ARAH BARU
PEMBANGUNAN EKONOMI INDONESIA
Arah
Baru Sektor Keuangan
Laporan Diskusi Panel
Ekonomi KOMPAS
KOMPAS,
10 Juli 2012
Setelah krisis ekonomi 1998,
prinsip kehati-hatian dan independensi benar-benar dipegang oleh pemegang
otoritas keuangan di Indonesia. Program-program Dana Moneter Internasional
(IMF) dan program lembaga-lembaga terkait dilaksanakan sesuai dengan definisi
yang ada.
Kita beruntung bisa pulih
dari krisis karena ketaatan tersebut.

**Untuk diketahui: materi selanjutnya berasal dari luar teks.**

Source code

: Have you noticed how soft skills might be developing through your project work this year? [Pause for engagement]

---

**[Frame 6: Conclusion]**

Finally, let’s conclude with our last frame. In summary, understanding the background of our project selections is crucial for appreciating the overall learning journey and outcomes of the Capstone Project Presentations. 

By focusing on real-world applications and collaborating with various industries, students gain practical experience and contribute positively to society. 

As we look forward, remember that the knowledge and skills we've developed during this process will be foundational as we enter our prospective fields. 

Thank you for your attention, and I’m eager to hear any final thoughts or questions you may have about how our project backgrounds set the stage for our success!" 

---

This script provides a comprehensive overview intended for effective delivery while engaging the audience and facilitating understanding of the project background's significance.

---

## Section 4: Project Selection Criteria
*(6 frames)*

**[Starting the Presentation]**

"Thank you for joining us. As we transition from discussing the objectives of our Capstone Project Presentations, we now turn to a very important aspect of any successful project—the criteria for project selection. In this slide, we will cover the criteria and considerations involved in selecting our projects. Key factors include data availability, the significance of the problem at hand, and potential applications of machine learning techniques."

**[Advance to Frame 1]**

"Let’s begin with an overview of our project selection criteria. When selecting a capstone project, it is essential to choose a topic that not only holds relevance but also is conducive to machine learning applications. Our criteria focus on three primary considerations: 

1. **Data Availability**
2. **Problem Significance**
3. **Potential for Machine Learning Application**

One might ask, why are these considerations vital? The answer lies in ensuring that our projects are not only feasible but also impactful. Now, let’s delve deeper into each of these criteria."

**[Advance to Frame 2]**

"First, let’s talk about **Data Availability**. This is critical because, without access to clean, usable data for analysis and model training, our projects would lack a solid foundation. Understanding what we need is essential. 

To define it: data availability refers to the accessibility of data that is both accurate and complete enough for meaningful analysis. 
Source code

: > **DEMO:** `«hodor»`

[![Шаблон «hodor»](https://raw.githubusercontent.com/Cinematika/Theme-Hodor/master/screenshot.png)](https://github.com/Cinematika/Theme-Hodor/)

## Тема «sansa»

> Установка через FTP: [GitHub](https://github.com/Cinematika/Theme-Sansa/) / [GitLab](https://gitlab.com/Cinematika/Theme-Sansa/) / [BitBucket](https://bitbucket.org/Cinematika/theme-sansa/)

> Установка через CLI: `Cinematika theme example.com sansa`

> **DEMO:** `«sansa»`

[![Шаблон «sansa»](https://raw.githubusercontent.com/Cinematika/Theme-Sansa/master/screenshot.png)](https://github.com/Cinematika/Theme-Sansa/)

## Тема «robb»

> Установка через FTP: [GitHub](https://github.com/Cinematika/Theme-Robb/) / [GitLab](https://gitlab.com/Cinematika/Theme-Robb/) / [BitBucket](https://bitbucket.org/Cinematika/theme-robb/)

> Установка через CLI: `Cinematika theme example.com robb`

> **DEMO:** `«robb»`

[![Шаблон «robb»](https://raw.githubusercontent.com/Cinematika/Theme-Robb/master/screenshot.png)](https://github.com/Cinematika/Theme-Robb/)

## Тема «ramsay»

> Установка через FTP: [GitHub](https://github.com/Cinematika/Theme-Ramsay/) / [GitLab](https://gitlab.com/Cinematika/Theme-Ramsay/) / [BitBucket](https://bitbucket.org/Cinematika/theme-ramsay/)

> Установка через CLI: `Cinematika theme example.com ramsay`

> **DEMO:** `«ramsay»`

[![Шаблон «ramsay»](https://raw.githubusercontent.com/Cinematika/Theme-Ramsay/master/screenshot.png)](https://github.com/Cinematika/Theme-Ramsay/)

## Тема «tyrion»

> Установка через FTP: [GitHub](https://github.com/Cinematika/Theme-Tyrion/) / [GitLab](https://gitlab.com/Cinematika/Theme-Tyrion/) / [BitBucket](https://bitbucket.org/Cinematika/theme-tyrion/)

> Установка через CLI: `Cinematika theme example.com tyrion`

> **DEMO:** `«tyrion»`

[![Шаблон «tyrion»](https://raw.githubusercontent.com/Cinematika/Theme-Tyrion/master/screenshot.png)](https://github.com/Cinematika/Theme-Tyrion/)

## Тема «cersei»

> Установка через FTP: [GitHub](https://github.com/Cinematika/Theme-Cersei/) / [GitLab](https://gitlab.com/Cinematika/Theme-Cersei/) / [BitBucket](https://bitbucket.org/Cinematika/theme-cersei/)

Akan tetapi, sebenarnya banyak masalah
tersisa, mulai dari pengangguran, kemiskinan, hingga pengembangan industri yang
jalan di tempat.
Dalam konteks saat ini
ketika Indonesia terus tumbuh, masih ada sejumlah masalah peranan otoritas
keuangan dan lembaga keuangan yang dipertanyakan. Otoritas keuangan seharusnya
tidak hanya mengamankan fiskal dan moneter. Mereka harus peka terhadap
kemiskinan dan pengangguran yang memang jelas di depan mata. Sebagai contoh
adalah bank sentral Amerika Serikat yang selalu mempertimbangkan masalah
pengangguran dalam kebijakan yang diambil.
Kaji Bank Sentral
Independensi bank sentral
pun dikritik dan disarankan dikaji ulang ketika mereka berhasil mengamankan
kondisi moneter, tetapi kenyataannya banyak masalah terjadi di luar urusan
moneter. Seorang panelis mengkritik konsep independensi bank sentral seperti
ini. Ia melihat, hal yang lebih penting adalah akuntabilitas bank sentral.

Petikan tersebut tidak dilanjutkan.